Reproduce every line of text in the rows below without changing anything, and leave the pictures out of your answer.

**********

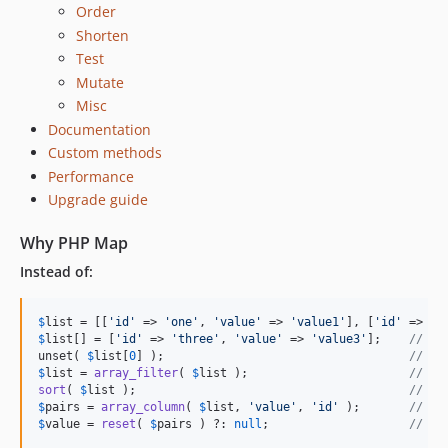
Order
1.5.0
Shorten
1.4.0
Test
1.3.0
Mutate
1.2.0
Misc
1.1.0
Documentation
1.0.x-dev
Custom methods
Performance
1.0.2
Upgrade guide
1.0.1
1.0.0
Why PHP Map
dev-master
Instead of:
dev-scrutinizer-patch-1
$
list
 = [[
'
id
'
 => 
'
one
'
, 
'
value
'
 => 
'
value1
'
], [
'
id
'
 => 
'
t
$
list
[] = [
'
id
'
 => 
'
three
'
, 
'
value
'
 => 
'
value3
'
];    
// ad
unset( 
$
list
[
0
] );                                   
// re
$
list
 = 
array_filter
( 
$
list
 );                       
// re
sort
( 
$
list
 );                                       
// so
$
pairs
 = 
array_column
( 
$
list
, 
'
value
'
, 
'
id
'
 );       
// cr
$
value
 = 
reset
( 
$
pairs
 ) ?: 
null
;                    
// re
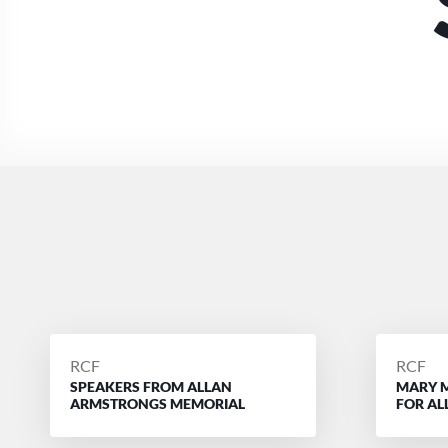
POSTED
POSTE
RCF
RCF
SPEAKERS FROM ALLAN
MARY 
BY
BY
ARMSTRONGS MEMORIAL
FOR A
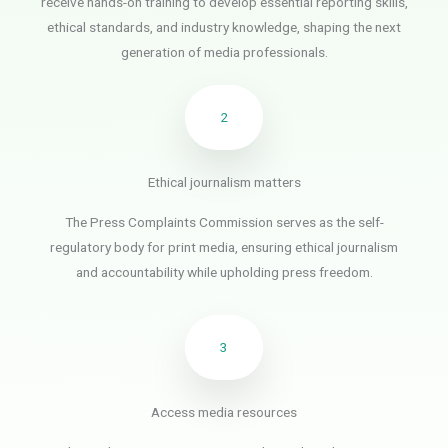
receive hands-on training to develop essential reporting skills,
ethical standards, and industry knowledge, shaping the next
generation of media professionals.
2
Ethical journalism matters
The Press Complaints Commission serves as the self-
regulatory body for print media, ensuring ethical journalism
and accountability while upholding press freedom.
3
Access media resources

**********

**Task result:**
Order
1.5.0
Shorten
1.4.0
Test
1.3.0
Mutate
1.2.0
Misc
1.1.0
Documentation
1.0.x-dev
Custom methods
Performance
1.0.2
Upgrade guide
1.0.1
1.0.0
Why PHP Map
dev-master
Instead of:
dev-scrutinizer-patch-1
$
list
 = [[
'
id
'
 => 
'
one
'
, 
'
value
'
 => 
'
value1
'
], [
'
id
'
 => 
'
t
$
list
[] = [
'
id
'
 => 
'
three
'
, 
'
value
'
 => 
'
value3
'
];    
// ad
unset( 
$
list
[
0
] );                                   
// re
$
list
 = 
array_filter
( 
$
list
 );                       
// re
sort
( 
$
list
 );                                       
// so
$
pairs
 = 
array_column
( 
$
list
, 
'
value
'
, 
'
id
'
 );       
// cr
$
value
 = 
reset
( 
$
pairs
 ) ?: 
null
;                    
// re
POSTED
POSTE
RCF
RCF
SPEAKERS FROM ALLAN
MARY 
BY
BY
ARMSTRONGS MEMORIAL
FOR A
receive hands-on training to develop essential reporting skills,
ethical standards, and industry knowledge, shaping the next
generation of media professionals.
2
Ethical journalism matters
The Press Complaints Commission serves as the self-
regulatory body for print media, ensuring ethical journalism
and accountability while upholding press freedom.
3
Access media resources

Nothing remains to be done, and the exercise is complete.